With an astonishing figure like that, you'd hope that the folks building the app — which is already starting to rattle job markets and spark fear over the threat of AI-generated misinformation — would be 100 percent confident with the decision to put it into the world.
But unfortunately, according to a Time Magazine interview with OpenAI Chief Technology Officer Mira Murati, who led the product's development, they weren't.
"We weren't anticipating this level of excitement from putting our child in the world," said Murati, the "child" in question being ChatGPT. "We, in fact, even had some trepidation about putting it out there."
Two Week Notice
Murati didn't expand too much on that "trepidation," but she did admit to one of ChatGPT's clearest flaws: that the device is often wrong, confidently spitting out falsehoods without a hint of caution.

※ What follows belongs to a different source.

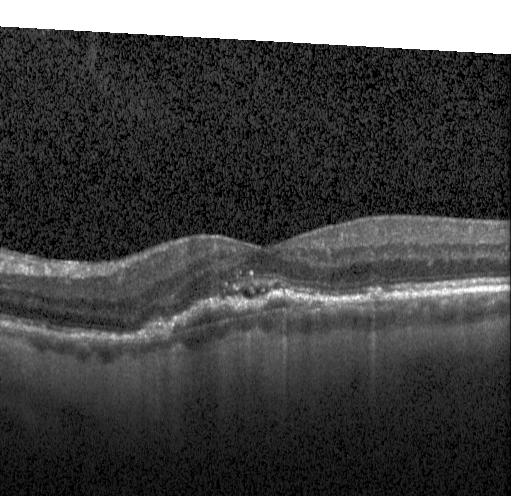

Retinal OCT cross-section showing choroidal neovascularization.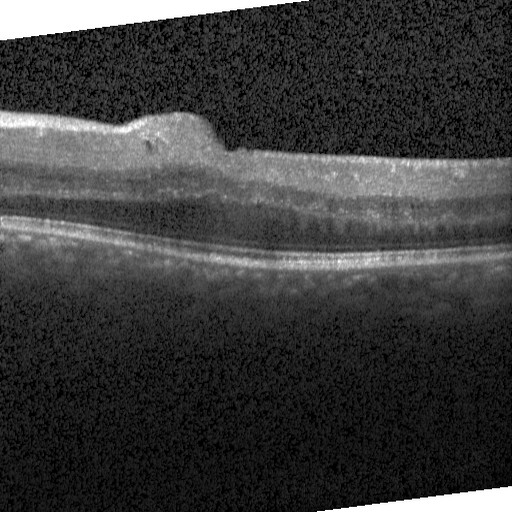

OCT finding: DME.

The "challenges with [ChatGPT]," she told the magazine, "are similar challenges we see with the base large language models: it may make up facts."
Considering that ChatGPT has been heralded in some circles as the future of everything from search to education, the "making stuff up" issue would indeed be reason enough to have some mixed feelings about releasing it. And then, of course, the threat of cheap, effective AI-made propaganda and generally flimsy guardrails of it all don't help either.
Murati's comments also come on the heels of a New York Times report revealing that OpenAI actually made the decision to release ChatGPT quite suddenly, giving employees just two weeks to prep the bot for its surprise launch in what appears to be an effort to ensure that OpenAI — which was founded as an AI safety-focused nonprofit, back before it switched to a for-profit model — was first to market. (Critics may point out that business decision doesn't necessarily align with Murati's claim to Time that it's "important for OpenAI and companies like ours to bring [AI products] into the public consciousness in a way that's controlled and responsible.")
"This is a unique moment in time where we do have agency in how it shapes society," said Murati. "And it goes both ways: the technology shapes us and we shape it."
"There are a lot of hard problems to figure out," she added. We certainly agree.